1st Edition

Psychoanalytic Participation Action, Interaction, and Integration

By Kenneth A Frank Copyright 1999

    In Psychoanalytic Participation: Action, Interaction, and Integration, Kenneth Frank argues that the gulf between analysis and what he terms "action-oriented" or cognitive-behavioral techniques is anachronistic and has unnecessarily limited the repertoire of analytically oriented clinicians. In point of fact, action-oriented and even cognitive-behavioral techniques may be employed in ways that are consistent with the analytic goal of promoting profound personality change, and so may be profitably incorporated into analytic treatments.

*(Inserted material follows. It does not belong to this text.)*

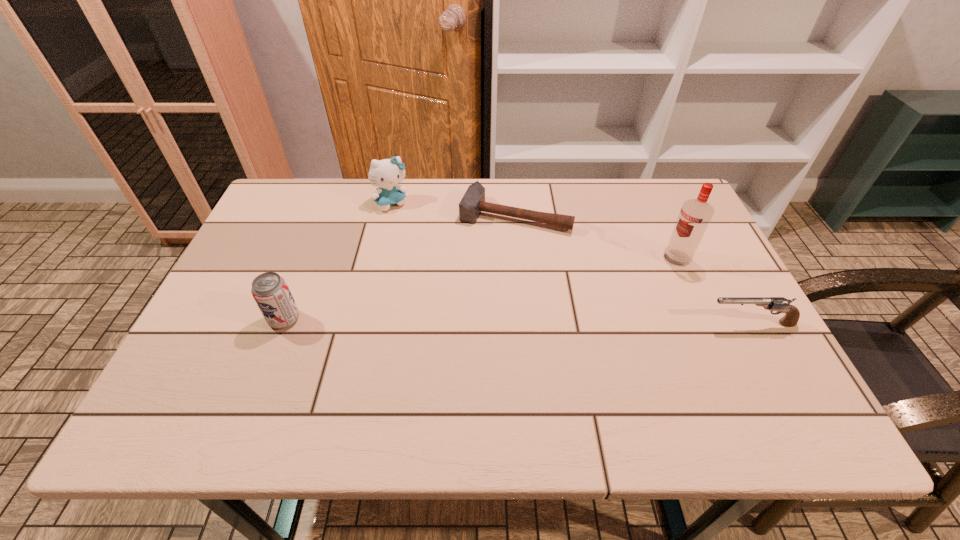
I want to click on vacant space on the desktop that is between the leftmost object and the second shortest object and is positioned on the striking surface of the third object from right to left, so click(x=472, y=321).

Find the location of `vacant space on the desktop that is between the beer can and the second shortest object and is positioned on the face of the second tallest object`. vacant space on the desktop that is between the beer can and the second shortest object and is positioned on the face of the second tallest object is located at coordinates (468, 321).

This screenshot has width=960, height=540. Find the location of `vacant space on the desktop that is between the leftmost object and the gun and is positioned on the front label of the tallest object`. vacant space on the desktop that is between the leftmost object and the gun and is positioned on the front label of the tallest object is located at coordinates pos(572,322).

    Anchoring his discussion in a contemporary two-person model of psychoanalysis, Frank clarifies and extends the shift toward analyst participation that has developed within recent relational theorizing. On the basis of this orientation, which calls attention to the therapeutic importance of the real qualities of the analyst and of the analytic relationship, Frank sets forth a pragmatic analytic approach that balances traditional "process" elements with patients' problem-solving and outside progress in realizing life goals. By letting themselves be known by their patients and by participating intensively and actively in their treatment, analysts as analysts can help patients shape new and adaptive behaviors in their daily lives. It is the participatory possibilities growing out of a contemporary relational perspective that provide the ground for a rapprochement between psychoanalysis and cognitive-behavior therapy. To this end, Frank presents numerous examples of how action-oriented, cognitive-behavioral principles and techniques can be used to potentiate and accelerate the analytic process.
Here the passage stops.